Anti-abortion feminists look beyond ‘pro-life,’ ‘pro-choice’ labels

AddThis

Cassie Guardiola, Longhorns for Life president and junior marketing major, thinks there are central beliefs connecting both pro-abortion and anti-abortion feminist movements. Although many find themselves divided on this issue, Guardiola is part of those who believe there is common ground feminists can agree on.

Photo Credit: Mckenzie Bentley | Daily Texan Staff

Despite their different views on abortion, many students and women say they can find feminism in both anti-abortion and abortion rights advocacy work.

Many women find themselves torn between the cohorts of feminists who consider themselves anti-abortion and those who believe in abortion rights. There are feminists who believe there is a middle ground both sides can stand on, where women’s social, emotional and physical wellbeing take priority.

Destiny Herndon-De La Rosa is the founder and president for Dallas anti-abortion non-profit New Wave Feminists. She informs people about resources daily, such as where women can find information about women’s health, places to access pregnancy prevention methods and financial aid in the event of an unplanned pregnancy.

Even though groups like New Wave Feminists and Planned Parenthood are often at odds, they have met on some issues. They both assisted women by providing sanitary product donations to assist Hurricane Harvey victims.

“The (impoverished) women and children end up falling through the cracks because (feminists) are spending so much time on laws and on Facebook arguing with each other in all caps,” Herndon-De La Rosa said. “There are people who need real resources we can all agree on.”

Herndon-De La Rosa shares beliefs with abortion rights feminists when it comes to providing women with information about their bodies and prevention resources. She believes the more women know about their bodies, the more powerful they become.

“(New Wave Feminists) are pro-women, we are pro-life and we are pro-education,” Herndon-De La Rosa said.

Ashley Deño, African and African diaspora studies and youth and community studies senior, expressed similar thoughts on the division between both groups. Deño, who is also UT Students for Planned Parenthood’s campaign manager, said she is passionate about enacting feminism into her daily life.

“I express feminism in my daily life by uplifting everyone around me, especially those who are unheard and sometimes deliberately silenced,” Deño said.

Deño fights for more marginalized groups such as the LGBTQ+ community and impoverished people that don’t often get a seat at the table. Deño and UT Students for Planned Parenthood’s goal is to uplift students.

Deño said although there is a division between her beliefs and others, people involved in the feminist movement can approach it in their own unique way.

“I am not going to define anyone else’s feminism,” Deño said.

She was specific in stating feminism does not have one true definition everyone follows. Deño said she can only attest to her own journey and experiences with the movement.

“(My feminism is) fighting for people no matter their gender identity, their social status, their class, their sexual orientation, it’s about fighting for their humanity without exceptions or conditions,” Deño said.   
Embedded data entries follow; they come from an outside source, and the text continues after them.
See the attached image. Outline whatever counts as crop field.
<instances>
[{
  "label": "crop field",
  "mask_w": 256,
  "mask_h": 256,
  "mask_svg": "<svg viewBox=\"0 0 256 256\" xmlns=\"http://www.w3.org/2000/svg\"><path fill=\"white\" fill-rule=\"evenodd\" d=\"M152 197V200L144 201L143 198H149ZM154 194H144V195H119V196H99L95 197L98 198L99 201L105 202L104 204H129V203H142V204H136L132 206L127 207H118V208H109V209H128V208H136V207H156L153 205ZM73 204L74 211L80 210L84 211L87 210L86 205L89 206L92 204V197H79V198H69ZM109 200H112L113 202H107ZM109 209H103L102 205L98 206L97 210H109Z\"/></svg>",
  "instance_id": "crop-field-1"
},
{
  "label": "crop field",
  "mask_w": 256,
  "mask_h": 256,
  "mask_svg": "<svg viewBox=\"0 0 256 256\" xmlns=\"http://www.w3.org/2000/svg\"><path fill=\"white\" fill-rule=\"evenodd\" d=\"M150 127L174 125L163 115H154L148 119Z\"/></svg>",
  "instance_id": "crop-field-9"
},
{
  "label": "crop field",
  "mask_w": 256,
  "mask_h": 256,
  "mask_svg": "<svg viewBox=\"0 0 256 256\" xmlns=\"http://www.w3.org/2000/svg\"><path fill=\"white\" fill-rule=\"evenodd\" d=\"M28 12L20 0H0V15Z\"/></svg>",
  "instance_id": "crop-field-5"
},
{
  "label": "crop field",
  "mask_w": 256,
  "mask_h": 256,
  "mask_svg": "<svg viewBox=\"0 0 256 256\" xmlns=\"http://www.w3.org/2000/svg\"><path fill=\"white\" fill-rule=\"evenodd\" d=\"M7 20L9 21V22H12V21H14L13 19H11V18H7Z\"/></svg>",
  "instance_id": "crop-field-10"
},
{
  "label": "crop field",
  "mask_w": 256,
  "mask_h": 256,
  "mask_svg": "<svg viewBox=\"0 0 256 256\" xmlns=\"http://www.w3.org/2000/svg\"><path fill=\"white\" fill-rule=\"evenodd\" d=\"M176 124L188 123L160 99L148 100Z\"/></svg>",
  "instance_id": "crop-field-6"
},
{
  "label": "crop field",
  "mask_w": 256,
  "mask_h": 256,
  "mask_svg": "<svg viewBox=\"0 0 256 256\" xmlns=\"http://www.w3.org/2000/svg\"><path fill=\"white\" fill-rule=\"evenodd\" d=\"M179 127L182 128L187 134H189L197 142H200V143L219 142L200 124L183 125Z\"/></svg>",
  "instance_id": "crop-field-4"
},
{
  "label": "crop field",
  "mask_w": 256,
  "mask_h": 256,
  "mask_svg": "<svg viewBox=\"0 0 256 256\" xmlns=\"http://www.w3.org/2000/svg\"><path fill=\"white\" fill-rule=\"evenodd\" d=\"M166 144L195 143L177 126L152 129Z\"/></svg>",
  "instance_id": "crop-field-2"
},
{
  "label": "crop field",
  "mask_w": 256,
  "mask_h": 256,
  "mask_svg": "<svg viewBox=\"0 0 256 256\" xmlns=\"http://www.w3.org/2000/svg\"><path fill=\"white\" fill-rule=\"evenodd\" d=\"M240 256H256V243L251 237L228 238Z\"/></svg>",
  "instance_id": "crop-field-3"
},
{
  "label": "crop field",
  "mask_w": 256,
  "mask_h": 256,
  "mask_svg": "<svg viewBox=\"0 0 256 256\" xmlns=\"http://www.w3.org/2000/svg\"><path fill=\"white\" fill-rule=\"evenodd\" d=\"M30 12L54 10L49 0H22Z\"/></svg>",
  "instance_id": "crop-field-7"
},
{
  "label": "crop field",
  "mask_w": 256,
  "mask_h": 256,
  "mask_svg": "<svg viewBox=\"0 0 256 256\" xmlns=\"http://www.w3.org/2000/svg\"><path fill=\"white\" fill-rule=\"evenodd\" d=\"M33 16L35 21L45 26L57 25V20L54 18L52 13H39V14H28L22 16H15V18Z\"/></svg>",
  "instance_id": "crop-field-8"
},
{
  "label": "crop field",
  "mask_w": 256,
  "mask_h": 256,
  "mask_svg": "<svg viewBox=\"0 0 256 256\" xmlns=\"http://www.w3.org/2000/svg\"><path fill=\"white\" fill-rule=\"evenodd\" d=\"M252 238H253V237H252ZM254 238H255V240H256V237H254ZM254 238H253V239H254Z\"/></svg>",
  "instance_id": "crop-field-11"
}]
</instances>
Cassie Guardiola, marketing junior and Longhorns for Life president, said she expresses feminism in her daily life by speaking up for what is right and treating women with dignity.

Although Horns for Life is an anti-abortion group, Guardiola said they care about women’s emotional and physical health, and above all want to support women.

Guardiola said she feels there are beliefs central to both feminist movements.

“(All feminists share) the belief that women deserve better than what society is doing for them right now,” Guardiola said. “We want to show we can come together to support women.”